Work instruction:
Only the lines from the one containing "thumb tip: (182, 137)" through the final line of the entries below are wanted, each copied exactly.
--- Data records ---
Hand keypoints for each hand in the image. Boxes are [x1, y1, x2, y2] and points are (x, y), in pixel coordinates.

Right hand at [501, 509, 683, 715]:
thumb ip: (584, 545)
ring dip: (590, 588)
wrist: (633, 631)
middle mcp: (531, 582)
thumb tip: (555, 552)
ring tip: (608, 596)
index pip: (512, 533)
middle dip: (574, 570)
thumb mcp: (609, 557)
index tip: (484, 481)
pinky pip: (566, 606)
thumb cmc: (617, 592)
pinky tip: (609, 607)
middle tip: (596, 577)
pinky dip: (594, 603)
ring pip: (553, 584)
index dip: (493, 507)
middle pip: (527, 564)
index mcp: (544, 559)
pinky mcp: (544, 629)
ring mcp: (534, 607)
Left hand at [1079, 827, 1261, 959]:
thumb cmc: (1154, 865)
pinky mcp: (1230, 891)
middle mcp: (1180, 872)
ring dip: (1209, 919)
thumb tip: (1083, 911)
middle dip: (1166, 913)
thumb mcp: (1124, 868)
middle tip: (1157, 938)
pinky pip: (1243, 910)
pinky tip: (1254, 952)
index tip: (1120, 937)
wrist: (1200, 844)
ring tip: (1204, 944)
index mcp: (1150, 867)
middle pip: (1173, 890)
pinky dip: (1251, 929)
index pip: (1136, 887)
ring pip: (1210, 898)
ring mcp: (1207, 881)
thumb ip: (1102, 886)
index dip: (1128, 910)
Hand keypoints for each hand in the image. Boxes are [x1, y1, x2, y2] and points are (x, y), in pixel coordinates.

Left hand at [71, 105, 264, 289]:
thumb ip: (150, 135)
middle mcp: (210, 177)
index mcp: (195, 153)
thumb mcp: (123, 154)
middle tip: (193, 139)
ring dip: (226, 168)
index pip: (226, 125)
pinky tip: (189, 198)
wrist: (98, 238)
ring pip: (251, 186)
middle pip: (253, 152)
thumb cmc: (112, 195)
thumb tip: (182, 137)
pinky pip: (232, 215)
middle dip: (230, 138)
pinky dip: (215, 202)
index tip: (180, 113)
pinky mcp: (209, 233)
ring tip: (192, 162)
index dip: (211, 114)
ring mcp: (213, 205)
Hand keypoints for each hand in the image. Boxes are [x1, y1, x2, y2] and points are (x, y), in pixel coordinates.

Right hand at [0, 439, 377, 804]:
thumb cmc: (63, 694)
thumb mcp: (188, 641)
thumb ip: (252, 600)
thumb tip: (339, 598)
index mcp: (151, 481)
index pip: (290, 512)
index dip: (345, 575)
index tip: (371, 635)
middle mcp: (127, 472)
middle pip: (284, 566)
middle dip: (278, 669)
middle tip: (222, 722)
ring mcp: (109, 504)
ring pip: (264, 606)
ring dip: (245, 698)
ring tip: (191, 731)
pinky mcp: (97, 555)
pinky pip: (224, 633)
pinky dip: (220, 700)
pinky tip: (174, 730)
---
Written solution:
thumb tip: (182, 137)
pinky pip: (232, 215)
middle dip: (230, 138)
pinky dip: (215, 202)
index tip: (180, 113)
pinky mcp: (209, 233)
ring tip: (192, 162)
index dip: (211, 114)
ring mcp: (213, 205)
Hand keypoints for each hand in the image. Boxes are [x1, y1, x2, y2] and points are (x, y), in pixel coordinates.

Right hand at [0, 439, 377, 804]:
thumb cmc: (63, 694)
thumb mcp: (188, 641)
thumb ip: (252, 600)
thumb tip: (339, 598)
index mcp: (151, 481)
index pip: (290, 512)
index dip: (345, 575)
index tip: (371, 635)
middle mcp: (127, 472)
middle pip: (284, 566)
middle dip: (278, 669)
middle tip: (222, 722)
ring mcp: (109, 504)
ring pip: (264, 606)
ring dip: (245, 698)
ring tip: (191, 731)
pinky mcp: (97, 555)
pinky pip: (224, 633)
pinky dip: (220, 700)
pinky tip: (174, 730)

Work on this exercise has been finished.